Recently, the Federal Trade Commission (“FTC”) has started investigating tech companies whom they suspect are violating the Children’s Online Privacy Protection Act (“COPPA”). COPPA, a federal law, imposes certain requirements on operators of websites or online services directed to children under 13 years of age, and on operators of other websites or online services that have actual knowledge that they are collecting personal information online from a child under 13 years of age. In other words, when children log onto gaming sites and download apps, the information they give is, by law, supposed to remain safe with the companies they’re interacting with.
The catalyst behind the FTC’s aggressive new actions follows a change they made to COPPA last year, which gave online advertisers, gaming outfits, and others a period to comply with the rapidly changing online mobile advertising space requirements. Specifically, the agency perfected three issues: the use of share buttons, when an ad network has “actual knowledge” that it has collected personal information from a child user, and what to do with information collected from child-directed sites without parental consent. Additionally, the revisions to COPPA broadened the act, extending the definition of children’s personal information to include “persistent identifiers such as cookies that track a child’s activity online, as well as geolocation information, photos, videos, and audio recordings.”

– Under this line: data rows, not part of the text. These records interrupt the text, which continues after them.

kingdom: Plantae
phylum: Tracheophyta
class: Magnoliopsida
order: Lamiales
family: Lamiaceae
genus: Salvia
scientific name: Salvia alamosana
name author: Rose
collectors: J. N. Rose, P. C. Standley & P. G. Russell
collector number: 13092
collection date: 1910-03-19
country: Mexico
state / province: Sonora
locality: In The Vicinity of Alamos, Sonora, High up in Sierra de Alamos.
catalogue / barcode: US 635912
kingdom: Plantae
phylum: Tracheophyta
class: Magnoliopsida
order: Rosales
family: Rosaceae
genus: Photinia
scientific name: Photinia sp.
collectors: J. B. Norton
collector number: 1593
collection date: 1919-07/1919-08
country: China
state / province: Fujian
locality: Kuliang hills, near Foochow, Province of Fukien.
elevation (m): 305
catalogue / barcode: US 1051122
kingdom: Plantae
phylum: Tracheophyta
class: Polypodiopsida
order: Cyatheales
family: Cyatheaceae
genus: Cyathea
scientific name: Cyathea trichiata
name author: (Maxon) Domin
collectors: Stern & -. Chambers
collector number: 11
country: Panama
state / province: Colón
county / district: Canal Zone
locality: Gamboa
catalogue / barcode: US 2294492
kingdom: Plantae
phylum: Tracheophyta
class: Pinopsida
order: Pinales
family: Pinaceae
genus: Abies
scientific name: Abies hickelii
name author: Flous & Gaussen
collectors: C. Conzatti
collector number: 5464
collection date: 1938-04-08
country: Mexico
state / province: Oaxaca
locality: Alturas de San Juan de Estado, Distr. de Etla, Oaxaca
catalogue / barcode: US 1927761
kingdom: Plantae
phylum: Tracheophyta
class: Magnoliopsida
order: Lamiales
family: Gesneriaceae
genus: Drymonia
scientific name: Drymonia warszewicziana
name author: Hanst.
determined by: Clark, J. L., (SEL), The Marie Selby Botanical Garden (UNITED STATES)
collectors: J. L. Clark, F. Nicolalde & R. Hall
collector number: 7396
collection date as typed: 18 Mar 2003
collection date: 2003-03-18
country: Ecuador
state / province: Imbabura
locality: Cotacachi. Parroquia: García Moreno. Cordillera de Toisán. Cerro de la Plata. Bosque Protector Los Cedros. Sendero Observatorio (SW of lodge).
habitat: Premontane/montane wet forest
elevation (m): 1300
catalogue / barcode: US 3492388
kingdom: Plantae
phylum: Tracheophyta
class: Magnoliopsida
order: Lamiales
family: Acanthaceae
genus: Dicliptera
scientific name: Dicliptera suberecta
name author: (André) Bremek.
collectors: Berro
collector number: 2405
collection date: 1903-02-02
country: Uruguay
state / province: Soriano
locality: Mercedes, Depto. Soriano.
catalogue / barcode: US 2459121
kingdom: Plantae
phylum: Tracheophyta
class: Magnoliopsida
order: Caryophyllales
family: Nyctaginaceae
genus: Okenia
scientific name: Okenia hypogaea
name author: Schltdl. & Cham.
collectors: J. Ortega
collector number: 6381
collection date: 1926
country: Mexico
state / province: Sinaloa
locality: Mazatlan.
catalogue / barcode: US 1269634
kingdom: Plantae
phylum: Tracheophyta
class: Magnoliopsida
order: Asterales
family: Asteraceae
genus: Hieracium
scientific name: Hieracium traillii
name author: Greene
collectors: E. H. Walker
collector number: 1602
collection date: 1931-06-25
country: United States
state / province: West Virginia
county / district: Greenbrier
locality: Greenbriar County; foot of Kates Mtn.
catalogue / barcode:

According to the FTC, “COPPA mandates that website operators or online providers directed at kids 13 and under obtain verifiable consent from the parents or guardians before disseminating the information. The law says that without the verification, companies are on the hook for any information obtained from children be distributed or sold for marketing or other purposes. The law was formed in the early days of the Internet, and much has changed since then.”
Now that the aforementioned grace period to comply with the revisions is over, the FTC is in pursuit of companies that are still not in compliance. Those companies that are found in violation of COPPA statutes will be aggressively fined $16,000 for every app download or login where COPPA is violated.
While the mobile advertising space is a complicated place, the recent crackdown on companies in suspicion of noncompliance with COPPA is the FTC’s announcement that the feds can, and will, keep up with the changing nature of technology, and will continue to afford children greater protection from online predators while doing so.